Patients with Wilson's disease have an increased risk of developing kidney stones, which are formed from tiny deposits of salts and minerals that are normally filtered by the kidneys. Due to their increased risk for kidney stones, it is recommended that patients with Wilson's disease have an annual x-ray to check for any stones. If small stones are found, these can often be passed with the help of pain relievers, alpha-blockers, and plenty of fluids. Larger stones may require other surgical interventions.

Hemolysis

Hemolysis is characterized by the abnormal destruction of red blood cells and is a potential complication for patients with Wilson's disease. This condition causes patients to feel fatigued, and they may also have an increased heart rate and an enlarged spleen or liver. Patients may feel weak and could become dizzy or confused.

Neurological issues

Patients with Wilson's disease may experience a variety of neurological issues. These may include:

• Lack of coordination
• Gait abnormalities
• Tremors
• Slurred speech

Some individuals might experience involuntary muscle movements or twitching, and speech difficulties have been observed. For some patients, neurological issues could be accompanied by psychological changes such as:

• Depression
• Irritability
• Mood swings
• Changes in personality

Bipolar disorder and episodes of psychosis may develop.

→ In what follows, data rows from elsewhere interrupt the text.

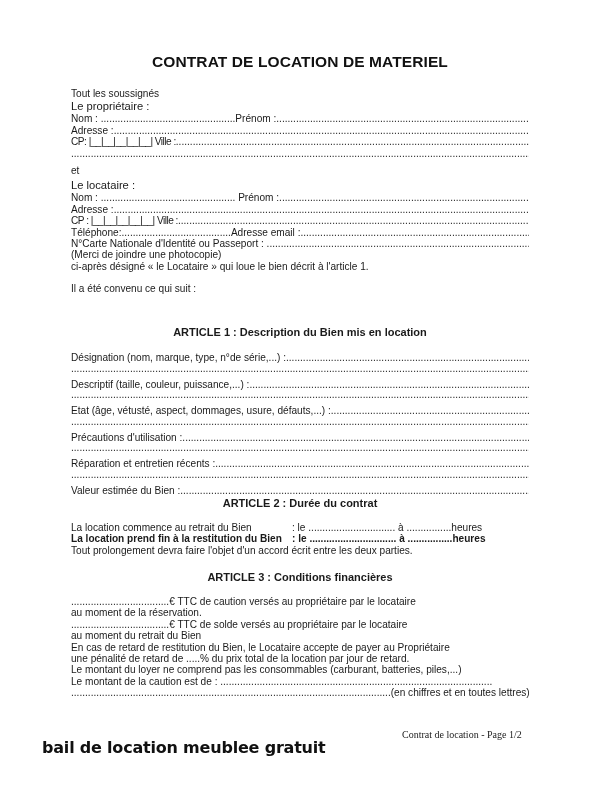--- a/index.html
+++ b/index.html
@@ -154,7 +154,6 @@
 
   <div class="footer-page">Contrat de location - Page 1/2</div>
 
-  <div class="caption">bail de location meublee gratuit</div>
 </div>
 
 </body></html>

All Wilson's disease patients need to take some type of medication therapy to remove excess dietary copper every day, for life. In some cases, Wilson’s disease patients may benefit from additional forms of therapy to help control emotional or physical symptoms or regain lost movement or speech. These other forms of therapy may include:

1. Physical Therapy

Physical therapy restores function for individuals who have neuromuscular or skeletal problems like arthritis, osteoporosis, joint and muscle pain, and coordination issues. The physical therapy will include:

• Exercise programs to increase muscle function, coordination, balance, and endurance
• Training in mobility, gait stability, posture, and positioning

2. Occupational Therapy

Occupational therapy assists individuals with adapting to their social and physical environment. Therapists help improve function through:

• Activities that help maintain memory, orientation, and cognitive integration
• Adaptive techniques or equipment to overcome physical disabilities
• Education and training in areas such as dressing, bathing, eating, and grooming

3. Psychiatric Care

People with Wilson’s disease may experience a range of psychological disorders over their lifetimes. Depression is the most common and may occur at a rate more than double that of the general population. The feelings that the person may experience include:

• Persistent sad, anxious, or empty mood
• Feelings of guilt, worthlessness, or helplessness
• Thoughts of death or suicide, or suicide attempts
• Difficulty sleeping, early morning awakening, or oversleeping
• Difficulty concentrating, remembering, or making decisions

If any of these are suspected, get in touch with your personal physician or mental health professional for an evaluation.

Self-care
Self-care is an integral part of daily life. It means taking responsibility for your health and well-being, with support from those involved in your care. Self-care involves activities to stay fit, maintain good mental and physical health, and effectively manage other minor ailments.

Low copper diet
Foods with a high concentration of copper should generally be avoided, especially in the first year of treatment when excess copper is being cleared from the body. These foods include:
- Liver
- Cashews
- Black-eyed peas
- Vegetable juice
- Shellfish
- Mushrooms
- Chocolate
- Cocoa

Regular follow-ups with doctors
Poor long-term adherence to drug therapy for Wilson’s disease is common. However, continual, lifelong treatment of Wilson’s disease is essential, regardless of whether symptoms are present. Regular follow-up care with an expert in liver disease is highly recommended.